747.
Ehe wir nunmehr zu den sinnlich-sittlichen und daraus entspringenden ästhetischen Wirkungen der Farbe übergehen, ist es der Ort, auch von ihrem Verhältnisse zu dem Ton einiges zu sagen.
Dass ein gewisses Verhältnis der Farbe zum Ton stattfinde, hat man von jeher gefühlt, wie die öftern Vergleichungen, welche teils vorübergehend, teils umständlich genug angestellt worden, beweisen. Der Fehler, den man hiebei begangen, beruhet nur auf folgendem.
748.
Vergleichen lassen sich Farbe und Ton untereinander auf keine Weise, aber beide lassen sich auf eine höhere Formel beziehen, aus einer höhern Formel beide, jedoch jedes für sich, ableiten.
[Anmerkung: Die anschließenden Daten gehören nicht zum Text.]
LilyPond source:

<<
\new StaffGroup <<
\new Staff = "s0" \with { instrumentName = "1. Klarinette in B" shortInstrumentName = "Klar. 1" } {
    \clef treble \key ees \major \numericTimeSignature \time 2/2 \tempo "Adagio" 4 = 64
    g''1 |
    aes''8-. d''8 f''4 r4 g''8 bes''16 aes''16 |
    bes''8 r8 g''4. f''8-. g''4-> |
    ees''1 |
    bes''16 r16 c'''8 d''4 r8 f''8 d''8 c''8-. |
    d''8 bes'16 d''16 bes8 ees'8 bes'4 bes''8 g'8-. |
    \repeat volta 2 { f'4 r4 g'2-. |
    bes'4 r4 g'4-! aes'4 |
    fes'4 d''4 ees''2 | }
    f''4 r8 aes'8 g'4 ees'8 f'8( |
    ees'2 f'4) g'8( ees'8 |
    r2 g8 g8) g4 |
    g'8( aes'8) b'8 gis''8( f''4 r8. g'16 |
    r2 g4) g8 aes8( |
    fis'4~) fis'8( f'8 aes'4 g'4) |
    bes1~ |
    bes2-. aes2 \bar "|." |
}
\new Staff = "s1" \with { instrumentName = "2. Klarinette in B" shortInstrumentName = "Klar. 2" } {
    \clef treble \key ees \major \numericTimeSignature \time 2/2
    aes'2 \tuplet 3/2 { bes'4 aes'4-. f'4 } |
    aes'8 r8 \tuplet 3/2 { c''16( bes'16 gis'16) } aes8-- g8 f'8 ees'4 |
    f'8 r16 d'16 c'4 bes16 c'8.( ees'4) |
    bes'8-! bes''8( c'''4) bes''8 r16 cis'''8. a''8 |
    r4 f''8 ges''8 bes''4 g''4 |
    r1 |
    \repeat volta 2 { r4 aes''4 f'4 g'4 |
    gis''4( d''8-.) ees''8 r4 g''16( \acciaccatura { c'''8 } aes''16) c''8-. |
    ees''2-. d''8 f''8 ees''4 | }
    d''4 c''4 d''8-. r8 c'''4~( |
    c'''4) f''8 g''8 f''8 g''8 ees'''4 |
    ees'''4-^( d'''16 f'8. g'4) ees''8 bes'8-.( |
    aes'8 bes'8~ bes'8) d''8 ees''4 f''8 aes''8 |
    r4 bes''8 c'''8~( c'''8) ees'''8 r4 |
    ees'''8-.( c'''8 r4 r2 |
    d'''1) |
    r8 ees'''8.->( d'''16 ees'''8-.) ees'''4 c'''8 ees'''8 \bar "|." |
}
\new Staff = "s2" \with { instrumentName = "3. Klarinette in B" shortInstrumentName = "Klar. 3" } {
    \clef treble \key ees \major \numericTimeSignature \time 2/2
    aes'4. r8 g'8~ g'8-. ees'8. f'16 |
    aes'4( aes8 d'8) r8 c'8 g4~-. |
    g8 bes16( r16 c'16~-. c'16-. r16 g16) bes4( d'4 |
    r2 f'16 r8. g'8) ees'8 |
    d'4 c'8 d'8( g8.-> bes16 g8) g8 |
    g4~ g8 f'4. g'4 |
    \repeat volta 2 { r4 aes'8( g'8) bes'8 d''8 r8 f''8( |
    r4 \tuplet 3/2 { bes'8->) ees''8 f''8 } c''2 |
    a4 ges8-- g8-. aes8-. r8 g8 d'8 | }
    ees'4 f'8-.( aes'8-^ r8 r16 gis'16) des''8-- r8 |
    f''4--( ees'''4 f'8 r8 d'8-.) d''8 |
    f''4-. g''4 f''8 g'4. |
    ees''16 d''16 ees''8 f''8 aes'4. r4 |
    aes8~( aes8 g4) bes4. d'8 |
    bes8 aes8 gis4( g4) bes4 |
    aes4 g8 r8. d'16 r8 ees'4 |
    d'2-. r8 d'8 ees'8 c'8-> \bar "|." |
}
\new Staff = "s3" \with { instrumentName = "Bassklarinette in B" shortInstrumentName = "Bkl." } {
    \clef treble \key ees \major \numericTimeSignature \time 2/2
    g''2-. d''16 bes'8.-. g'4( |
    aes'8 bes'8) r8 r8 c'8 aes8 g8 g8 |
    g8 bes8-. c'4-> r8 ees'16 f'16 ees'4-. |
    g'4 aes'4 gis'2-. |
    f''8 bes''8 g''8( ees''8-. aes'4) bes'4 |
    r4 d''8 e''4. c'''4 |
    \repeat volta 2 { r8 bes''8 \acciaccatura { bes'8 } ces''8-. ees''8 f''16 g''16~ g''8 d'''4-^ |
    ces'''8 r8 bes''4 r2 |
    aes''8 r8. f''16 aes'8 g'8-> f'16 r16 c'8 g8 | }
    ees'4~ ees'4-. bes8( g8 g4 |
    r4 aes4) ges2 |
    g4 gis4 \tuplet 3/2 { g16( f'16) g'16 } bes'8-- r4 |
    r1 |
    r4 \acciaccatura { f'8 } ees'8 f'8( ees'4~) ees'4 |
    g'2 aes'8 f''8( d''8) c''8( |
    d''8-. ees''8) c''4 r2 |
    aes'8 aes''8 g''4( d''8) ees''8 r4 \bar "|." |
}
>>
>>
Wie zwei Flüsse, die auf einem Berge entspringen, aber unter ganz verschiedenen Bedingungen in zwei ganz entgegengesetzte Weltgegenden laufen, so dass auf dem beiderseitigen ganzen Wege keine einzelne Stelle der andern verglichen werden kann, so sind auch Farbe und Ton. Beide sind allgemeine elementare Wirkungen nach dem allgemeinen Gesetz des Trennens und Zusammenstrebens, des Auf- und Abschwankens, des Hin- und Wiederwägens wirkend, doch nach ganz verschiedenen Seiten, auf verschiedene Weise, auf verschiedene Zwischenelemente, für verschiedene Sinne.
749.
Möchte jemand die Art und Weise, wie wir die Farbenlehre an die allgemeine Naturlehre angeknüpft, recht fassen und dasjenige, was uns entgangen und abgegangen, durch Glück und Genialität ersetzen, so würde die Tonlehre nach unserer Überzeugung an die allgemeine Physik vollkommen anzuschliessen sein, da sie jetzt innerhalb derselben gleichsam nur historisch abgesondert steht.
750.
Aber eben darin läge die grösste Schwierigkeit, die für uns gewordene positive, auf seltsamen empirischen, zufälligen, mathematischen, ästhetischen, genialischen Wegen entsprungene Musik zugunsten einer physikalischen Behandlung zu zerstören und in ihre ersten physischen Elemente aufzulösen. Vielleicht wäre auch hierzu auf dem Punkte, wo Wissenschaft und Kunst sich befinden, nach so manchen schönen Vorarbeiten Zeit und Gelegenheit.